▶ **Extrait du texte**

*-*-*

L’effondrement spectaculaire marque un moment charnière pour le Moyen-Orient, mettant fin au règne de fer de la famille sur la Syrie et infligeant un coup massif à la Russie et à l’Iran, qui perdent un allié clé au cœur de la région.

« Nous célébrons avec le peuple syrien la nouvelle de la libération de nos prisonniers, de la rupture de leurs chaînes et de l’annonce de la fin de l’ère d’injustice à la prison de Sednaya », ont déclaré les rebelles, faisant référence à une grande prison militaire en périphérie de Damas où le gouvernement syrien détenait des milliers de personnes.

Un avion de la compagnie Syrian Air a décollé de l’aéroport de Damas au moment où la prise de la capitale par les rebelles était rapportée, selon les données du site Flightradar.

L’appareil a d’abord pris la direction de la région côtière syrienne, bastion de la secte alaouite d’Assad, mais a ensuite fait un brusque demi-tour avant de disparaître des radars.

Reuters n’a pas pu déterminer immédiatement qui se trouvait à bord.

*-*-*

▶ **Lignes enregistrées**
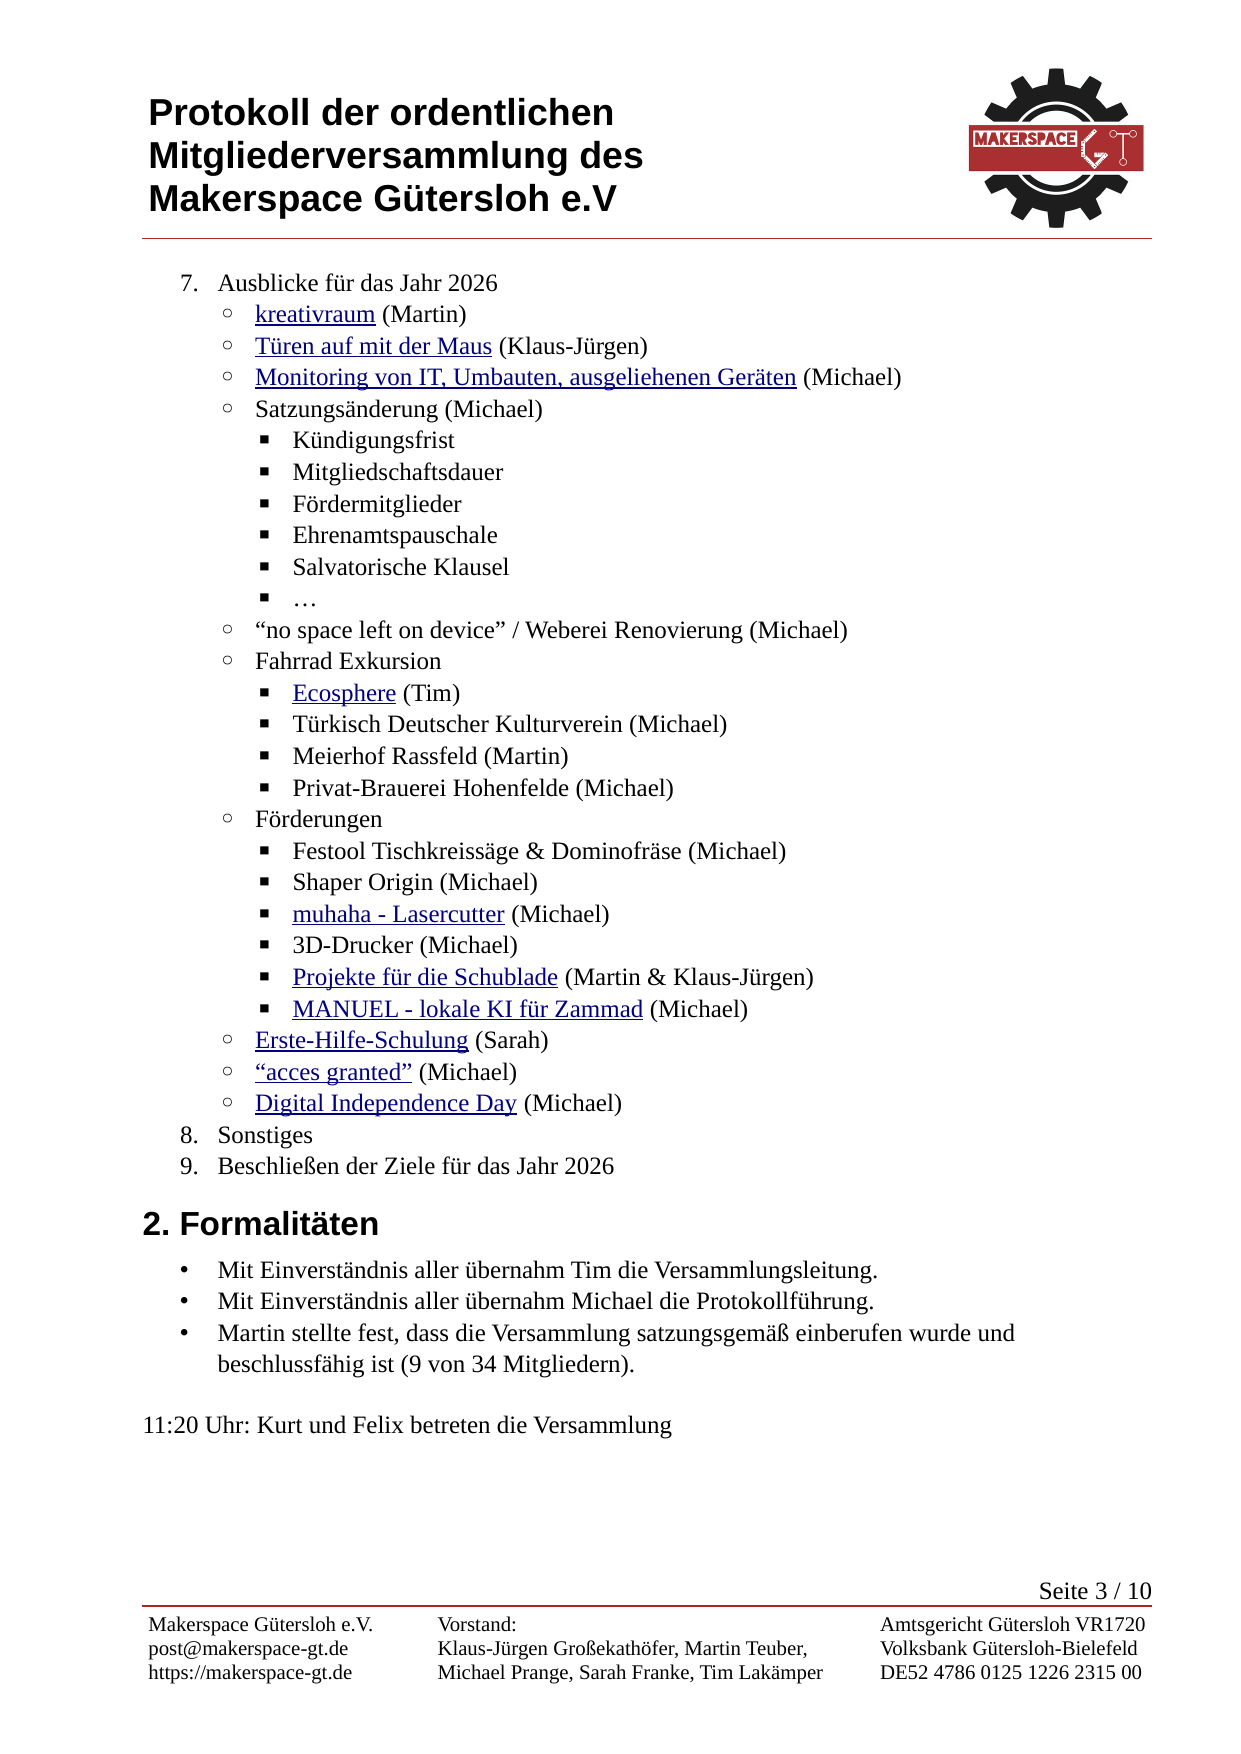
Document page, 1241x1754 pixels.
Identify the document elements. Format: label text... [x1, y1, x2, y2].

list Beschließen der Ziele für das Jahr 2026 [180, 1151, 1152, 1180]
text 11:20 Uhr: Kurt und Felix betreten die Versammlung [142, 1410, 1152, 1438]
list kreativraum (Martin) [217, 299, 1152, 328]
list Festool Tischkreissäge & Dominofräse (Michael) [255, 836, 1152, 864]
list Satzungsänderung (Michael) [217, 394, 1152, 423]
list Türen auf mit der Maus (Klaus-Jürgen) [217, 331, 1152, 359]
list Fahrrad Exkursion [217, 646, 1152, 675]
list Kündigungsfrist [255, 426, 1152, 454]
list Privat-Brauerei Hohenfelde (Michael) [255, 773, 1152, 801]
list MANUEL - lokale KI für Zammad (Michael) [255, 994, 1152, 1022]
picture [966, 65, 1147, 231]
list Förderungen [217, 804, 1152, 833]
list Mit Einverständnis aller übernahm Tim die Versammlungsleitung. [180, 1255, 1152, 1283]
list Digital Independence Day (Michael) [217, 1088, 1152, 1117]
list “no space left on device” / Weberei Renovierung (Michael) [217, 615, 1152, 644]
list Projekte für die Schublade (Martin & Klaus-Jürgen) [255, 962, 1152, 991]
list … [255, 583, 1152, 612]
list Shaper Origin (Michael) [255, 867, 1152, 896]
list Martin stellte fest, dass die Versammlung satzungsgemäß einberufen wurde und beschlussfähig ist (9 von 34 Mitgliedern). [180, 1318, 1152, 1378]
list “acces granted” (Michael) [217, 1057, 1152, 1086]
list Monitoring von IT, Umbauten, ausgeliehenen Geräten (Michael) [217, 362, 1152, 391]
list Fördermitglieder [255, 489, 1152, 517]
list Ausblicke für das Jahr 2026 [180, 268, 1152, 296]
list Mitgliedschaftsdauer [255, 457, 1152, 486]
list Salvatorische Klausel [255, 552, 1152, 581]
list Ehrenamtspauschale [255, 520, 1152, 549]
list Sonstiges [180, 1120, 1152, 1149]
list Meierhof Rassfeld (Martin) [255, 741, 1152, 770]
list muhaha - Lasercutter (Michael) [255, 899, 1152, 928]
subtitle 2. Formalitäten [142, 1204, 1152, 1242]
list Ecosphere (Tim) [255, 678, 1152, 707]
list Erste-Hilfe-Schulung (Sarah) [217, 1025, 1152, 1054]
list 3D-Drucker (Michael) [255, 931, 1152, 959]
list Mit Einverständnis aller übernahm Michael die Protokollführung. [180, 1286, 1152, 1315]
list Türkisch Deutscher Kulturverein (Michael) [255, 709, 1152, 738]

*-*-*

▶ **Consigne**
Recopiez le passage de l'extrait sur la chute d'Assad qui commence par « L’effondrement spectaculaire marque » et se poursuit jusqu'à « milliers de personnes. ».

▶ **Réponse attendue**
L’effondrement spectaculaire marque un moment charnière pour le Moyen-Orient, mettant fin au règne de fer de la famille sur la Syrie et infligeant un coup massif à la Russie et à l’Iran, qui perdent un allié clé au cœur de la région.

« Nous célébrons avec le peuple syrien la nouvelle de la libération de nos prisonniers, de la rupture de leurs chaînes et de l’annonce de la fin de l’ère d’injustice à la prison de Sednaya », ont déclaré les rebelles, faisant référence à une grande prison militaire en périphérie de Damas où le gouvernement syrien détenait des milliers de personnes.